Principle:Anthropics Anthropic sdk python Parsed Output Access
| Knowledge Sources | |
|---|---|
| Domains | Structured_Output, LLM, Data_Extraction |
| Last Updated | 2026-02-15 00:00 GMT |
Overview
The Parsed Output Access principle describes how the SDK provides type-safe access to deserialized structured data through generic typed response containers. Rather than requiring developers to manually extract and parse JSON from response content blocks, the SDK introduces extended message and content block types that carry validated Pydantic model instances directly, accessible via a simple parsed_output property.

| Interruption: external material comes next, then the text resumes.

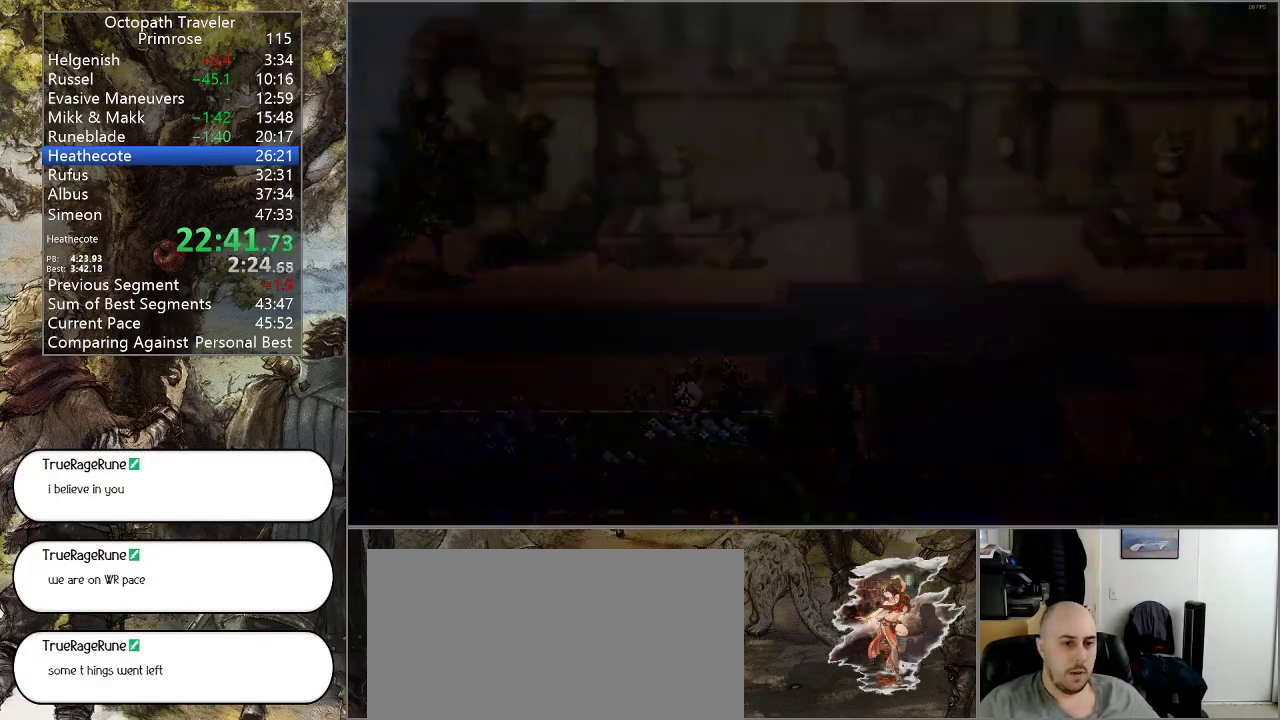
{"buttons": ["CIRCLE"], "left_stick": "up-right", "right_stick": "center", "events": [[400, "left_stick", "up-right"]]}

Generic Typed Response Containers for Structured Data
The Anthropic API returns responses as Message objects containing a list of content blocks (text, tool use, thinking, etc.). When structured output is requested, the model's JSON response appears as the text field within a TextBlock. Without typed containers, the developer must:
- Iterate through content blocks to find the text block.

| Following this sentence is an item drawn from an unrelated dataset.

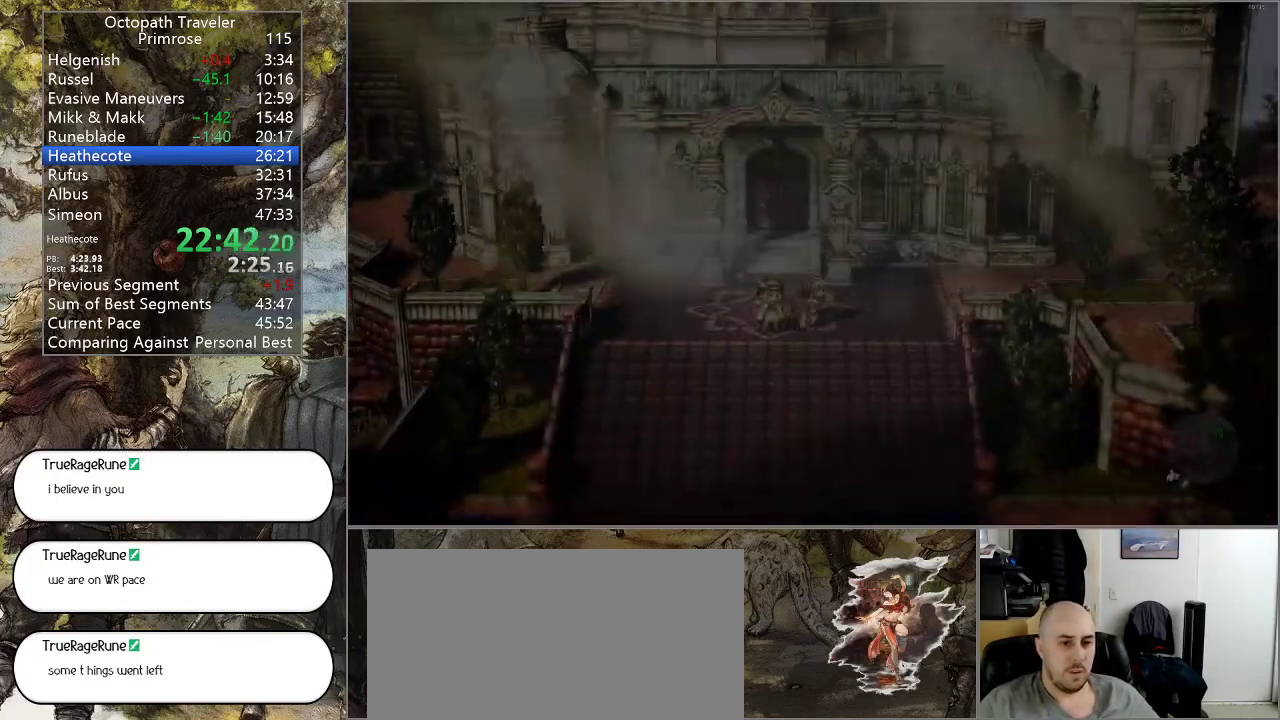
{"buttons": ["CIRCLE"], "left_stick": "up-right", "right_stick": "center", "events": []}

- Extract the raw JSON string.
- Parse it manually.
- Validate it against their expected type.
The SDK eliminates this boilerplate by introducing generic container types that are parameterized by the developer's output type (ResponseFormatT). These containers extend the standard API response types with an additional parsed_output attribute that holds the already-validated Pydantic model instance.

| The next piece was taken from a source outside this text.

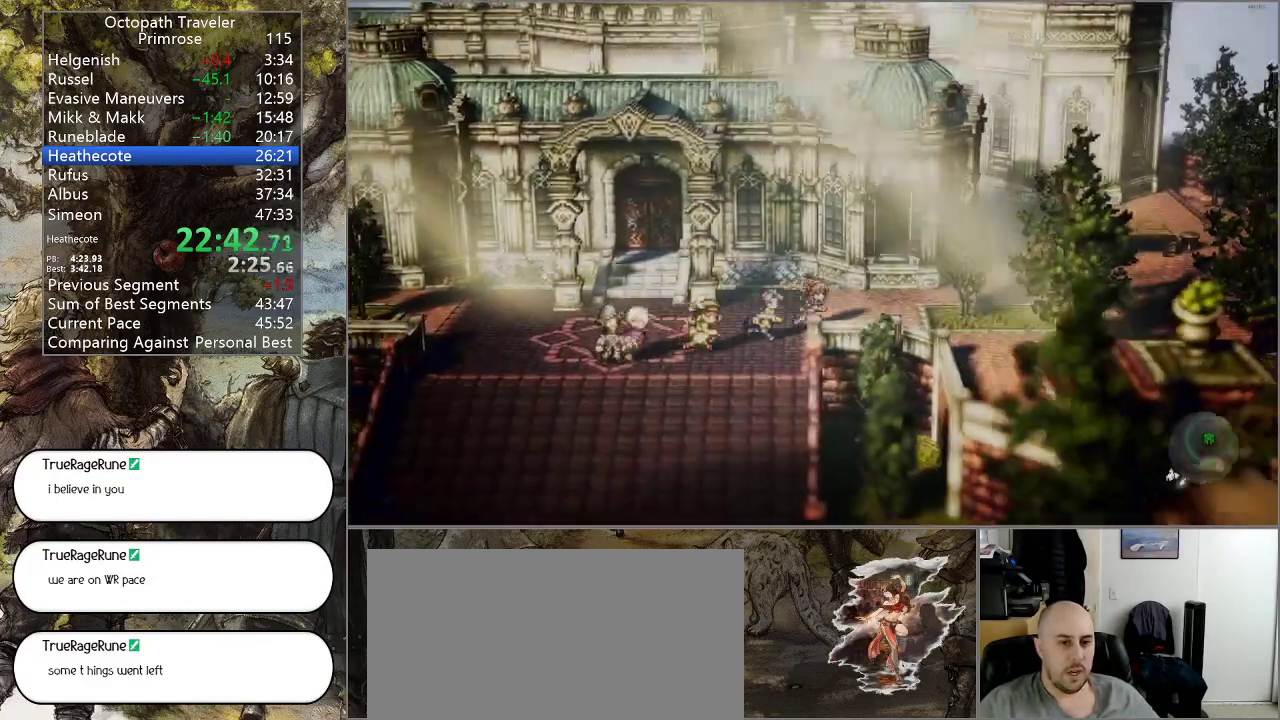
{"buttons": ["CIRCLE"], "left_stick": "up-right", "right_stick": "center", "events": []}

The generic type parameter ResponseFormatT serves dual purposes:
- At runtime: It determines which Pydantic model class is used to validate the JSON text via
TypeAdapter(ResponseFormatT).validate_json(text). - At type-check time: It provides IDE autocompletion and static type checking for the
parsed_outputproperty, somessage.parsed_outputis known to be of typeResponseFormatT(orNone).
ParsedMessage Extending Message with parsed_output Property
The SDK uses class inheritance to extend the standard response types without breaking API compatibility:
ParsedTextBlock
ParsedTextBlock extends TextBlock with a single additional attribute: parsed_output: Optional[ResponseFormatT]. This attribute defaults to None and is populated by the parsing logic when structured output is successfully validated. It is excluded from API serialization via __api_exclude__, ensuring it never appears in wire-format data.
ParsedMessage
ParsedMessage extends Message by overriding the content field to use ParsedContentBlock[ResponseFormatT] (a union that includes ParsedTextBlock alongside the standard block types). It adds a convenience parsed_output property that automatically finds and returns the first parsed output from its content blocks.
This design has several important properties:
- Backward compatibility: Since
ParsedMessageextendsMessage, it can be used anywhere aMessageis expected. All existingMessageattributes (id, model, stop_reason, usage, etc.) remain accessible. - Transparent augmentation: The parsed output is added alongside the original data, not instead of it. The raw
textfield is still available on theParsedTextBlockfor inspection or logging. - Discriminated unions: The
ParsedContentBlockunion uses thetypefield as a discriminator, so Pydantic can efficiently determine which block type to instantiate during deserialization.
Type-Safe Access to Deserialized Pydantic Model Instances
The parsed_output property on ParsedMessage provides a zero-ceremony access pattern for retrieving the validated output:
review = message.parsed_output # Returns Optional[MovieReview]
This property iterates through the message's content blocks and returns the parsed_output from the first TextBlock that has a truthy (non-None) parsed output. This design handles the common case where the model produces a single text block containing the structured output.
The type safety guarantee flows through the entire chain:
- The developer specifies
output_format=MovieReviewat the call site. - The return type becomes
ParsedMessage[MovieReview]. - The
parsed_outputproperty returnsOptional[MovieReview]. - The developer gets full IDE autocompletion on the resulting object's fields.
If the model's response does not contain any valid structured output (e.g., the stop reason is max_tokens before completing the JSON), parsed_output returns None, which the developer can check gracefully.
Validation via TypeAdapter
The actual deserialization and validation is performed by the parse_text() function, which uses Pydantic's TypeAdapter.validate_json():
adapted_type = TypeAdapter(output_format)
return adapted_type.validate_json(text)
validate_json() is used rather than model_validate_json() because TypeAdapter supports arbitrary types beyond just BaseModel subclasses. This means developers could theoretically use simple types like list[str] or dict[str, int] as their output format, though BaseModel subclasses are the primary use case.
If validation fails (the JSON does not conform to the expected type), Pydantic raises a ValidationError, which propagates to the caller. This ensures that the parsed_output attribute, when non-None, is guaranteed to be a valid instance of the declared type.